#### [Given records]
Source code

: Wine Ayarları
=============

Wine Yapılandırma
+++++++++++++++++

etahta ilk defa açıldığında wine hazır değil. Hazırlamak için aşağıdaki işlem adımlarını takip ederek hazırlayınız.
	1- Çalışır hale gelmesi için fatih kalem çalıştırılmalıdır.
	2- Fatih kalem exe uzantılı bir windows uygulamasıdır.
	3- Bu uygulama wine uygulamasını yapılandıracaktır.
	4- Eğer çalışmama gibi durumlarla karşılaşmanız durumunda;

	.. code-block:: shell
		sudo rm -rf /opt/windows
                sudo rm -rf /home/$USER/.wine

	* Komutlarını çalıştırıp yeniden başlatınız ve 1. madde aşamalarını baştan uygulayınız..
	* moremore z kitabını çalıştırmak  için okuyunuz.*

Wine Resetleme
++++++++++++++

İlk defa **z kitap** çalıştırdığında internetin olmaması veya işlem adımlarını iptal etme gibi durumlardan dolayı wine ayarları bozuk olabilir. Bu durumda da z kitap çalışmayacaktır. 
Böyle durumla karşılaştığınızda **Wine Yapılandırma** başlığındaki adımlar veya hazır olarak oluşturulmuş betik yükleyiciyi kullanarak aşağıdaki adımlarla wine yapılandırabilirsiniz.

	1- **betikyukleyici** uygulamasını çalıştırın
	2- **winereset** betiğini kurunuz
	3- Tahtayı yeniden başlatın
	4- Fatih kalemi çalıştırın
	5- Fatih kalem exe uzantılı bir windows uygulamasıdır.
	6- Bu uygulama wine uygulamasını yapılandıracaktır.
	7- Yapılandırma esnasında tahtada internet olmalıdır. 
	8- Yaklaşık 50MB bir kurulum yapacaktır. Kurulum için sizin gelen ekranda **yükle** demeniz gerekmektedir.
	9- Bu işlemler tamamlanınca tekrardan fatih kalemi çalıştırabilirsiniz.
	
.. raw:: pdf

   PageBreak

#### [Assignment]
Every line in the listing that holds the string "için" should be copied out.

#### [Written solution]
etahta ilk defa açıldığında wine hazır değil. Hazırlamak için aşağıdaki işlem adımlarını takip ederek hazırlayınız.
	1- Çalışır hale gelmesi için fatih kalem çalıştırılmalıdır.
	* moremore z kitabını çalıştırmak  için okuyunuz.*
	8- Yaklaşık 50MB bir kurulum yapacaktır. Kurulum için sizin gelen ekranda **yükle** demeniz gerekmektedir.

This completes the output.